5. Take a workshop with a Tonalist painter you admire.
6. Don’t get locked into a piece that’s tanking. Start over or toss it. You grow by being very very self-critical.
7. Look hard and long at other painters you admire. Don’t see some of their qualities in your work? There’s your problem.
8. Audit your drawing skills. If you can’t draw well you’ll never paint well representationally. There are no shortcuts here. Take a weekly life class.
9. Keep an open mind and eye. Try anything. Try everything. Surprise Yourself.
Tonalism.com: What is art’s purpose in the world? And/or is there anything I didn’t ask that you want people to know about your work and/or your personal practice?
David Sharpe: To me the purpose of art in the world is to convey emotion. Love it or hate it, but it should ring an emotional bell in the viewer. Full stop.
I believe a painting shouldn’t have to shout to be heard. It should have an ‘elegance 'of design and subject matter if that makes any sense. I try to leave something for the viewer’s imagination- not give it all away. Hold some mystery in it.
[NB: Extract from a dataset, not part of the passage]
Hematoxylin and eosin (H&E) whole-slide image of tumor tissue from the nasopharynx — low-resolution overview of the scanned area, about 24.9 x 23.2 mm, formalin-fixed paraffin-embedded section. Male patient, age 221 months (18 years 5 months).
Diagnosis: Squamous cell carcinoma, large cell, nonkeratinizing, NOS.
A collector once said to me “David your work is more poetic than picturesque.” And I’m totally fine with that. I believe it’s not what you put in a piece, it’s what you leave out. But the last word goes to jazz giant Miles Davis who said, “Don’t play what’s there. Play what’s NOT there.”
Tonalism.com: Where do you see Tonalism going?
David Sharpe: Well, given the huge response last year to the newly formed American Tonalist Society’s Inaugural show at the historic Salmagundi Club in NYC in 2019 I’d say the future is bright indeed as more and more painters and collectors become more aware of its rich history.
Daniel Ambrose, Eleinne Basa, Mary Erickson, and Don Demers deserve a huge hand for their extraordinary vision and effort in forming the American Tonalist Society group of member painters and with then Chairman Tim Newton’s help putting a contemporary face to Tonalism.
The whole genre of a more quiet, contemplative, yes spiritual if you will, type of painting is something I believe the world needs now more than ever.
We live in a mind-numbing whirl of wealth, poverty, noise, stress, striving and lack of human concern for others, to the point where we begin to question the future for our kids and grandkids. Art has always had the ability to lift one up. Beauty knows no bounds. And with so much that’s wrong with the world now, quiet tonal paintings I think are a welcome reminder that the world still is beautiful, serene, and full of wonder.